*** INFORMATION PROVIDED ***

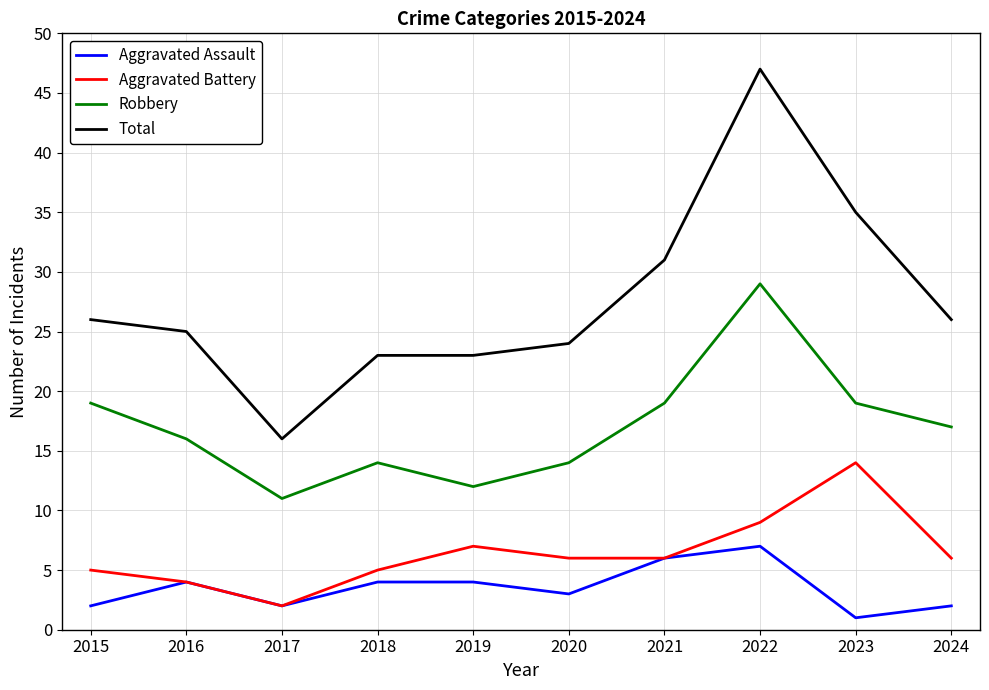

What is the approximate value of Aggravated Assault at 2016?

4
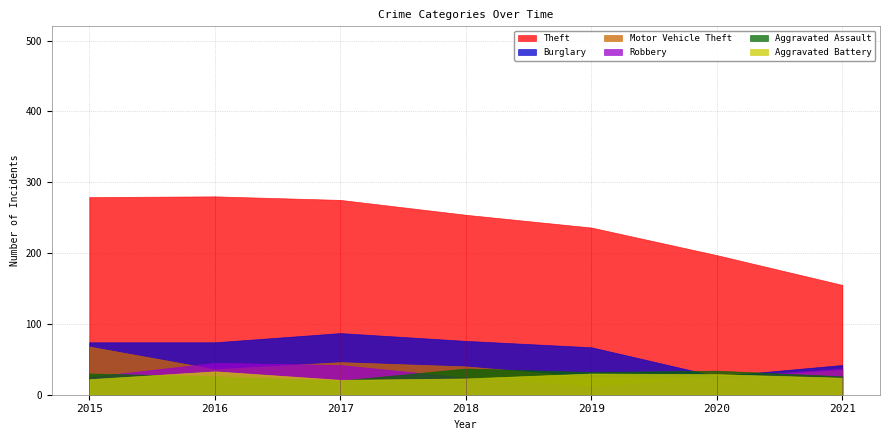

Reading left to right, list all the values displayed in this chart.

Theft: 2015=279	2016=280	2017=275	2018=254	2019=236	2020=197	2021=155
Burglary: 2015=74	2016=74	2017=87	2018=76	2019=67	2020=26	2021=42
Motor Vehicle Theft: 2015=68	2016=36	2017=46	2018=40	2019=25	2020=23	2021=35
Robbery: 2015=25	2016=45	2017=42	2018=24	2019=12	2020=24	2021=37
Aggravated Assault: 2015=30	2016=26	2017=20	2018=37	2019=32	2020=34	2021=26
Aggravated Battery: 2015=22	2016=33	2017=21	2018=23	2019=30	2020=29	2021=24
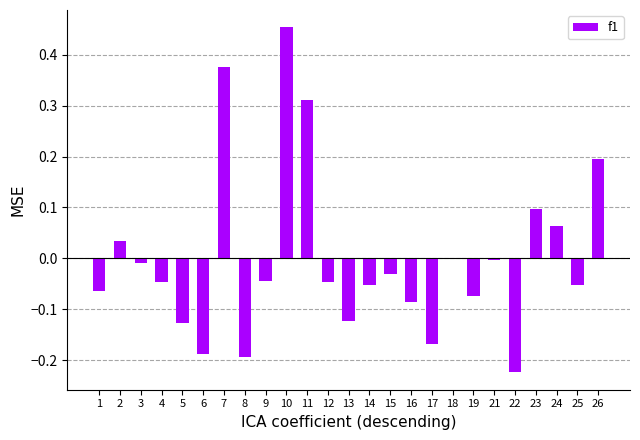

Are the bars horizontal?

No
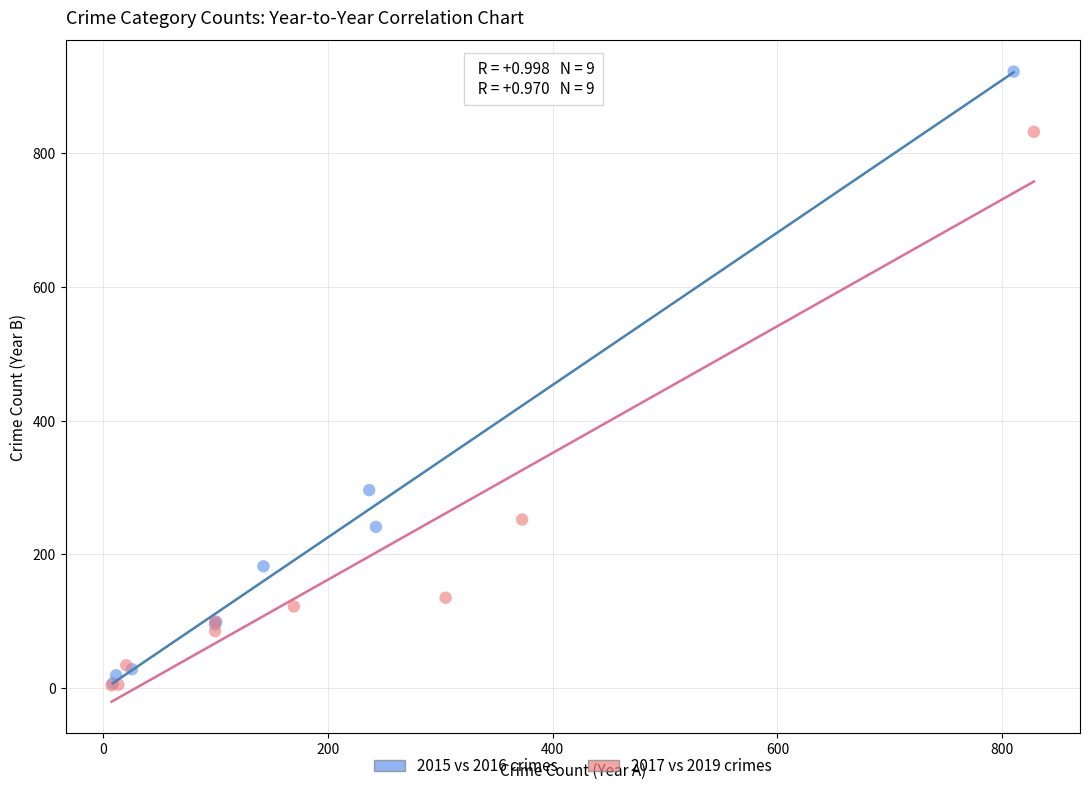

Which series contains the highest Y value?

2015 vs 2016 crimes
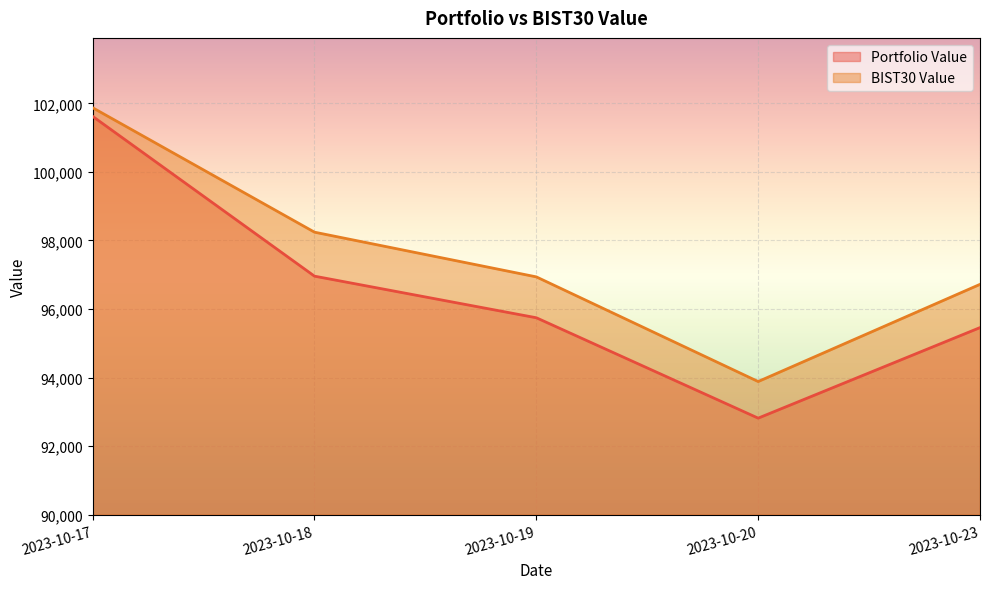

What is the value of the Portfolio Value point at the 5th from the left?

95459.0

*** End of INFORMATION PROVIDED ***
*** INFORMATION PROVIDED ***

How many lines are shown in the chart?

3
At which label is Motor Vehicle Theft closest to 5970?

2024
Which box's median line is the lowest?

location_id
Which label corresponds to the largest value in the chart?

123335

*** End of INFORMATION PROVIDED ***
*** INFORMATION PROVIDED ***

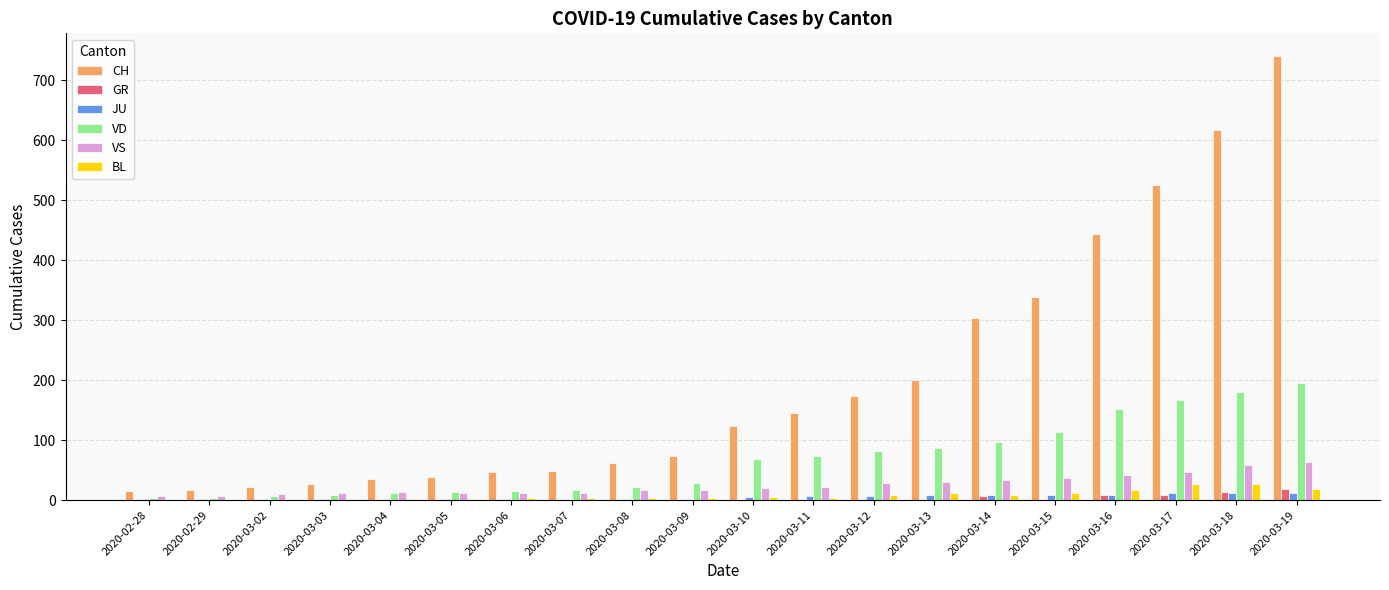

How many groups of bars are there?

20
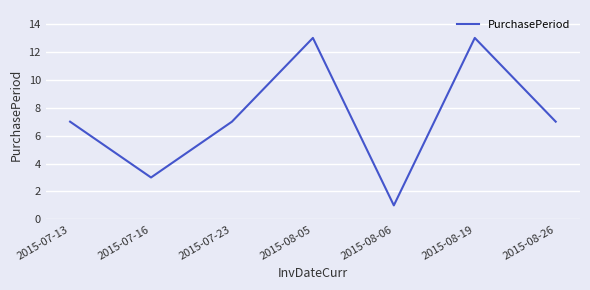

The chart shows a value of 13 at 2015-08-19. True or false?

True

*** End of INFORMATION PROVIDED ***

_WORK ORDER_: Render the lines above, from the one containing "How many lines are shown in the chart?" through the one containing "Which label corresponds", as a numbered list that leaves out the blank lines.

_THE COMPLETED TASK_:
1. How many lines are shown in the chart?
2. 3
3. At which label is Motor Vehicle Theft closest to 5970?
4. 2024
5. Which box's median line is the lowest?
6. location_id
7. Which label corresponds to the largest value in the chart?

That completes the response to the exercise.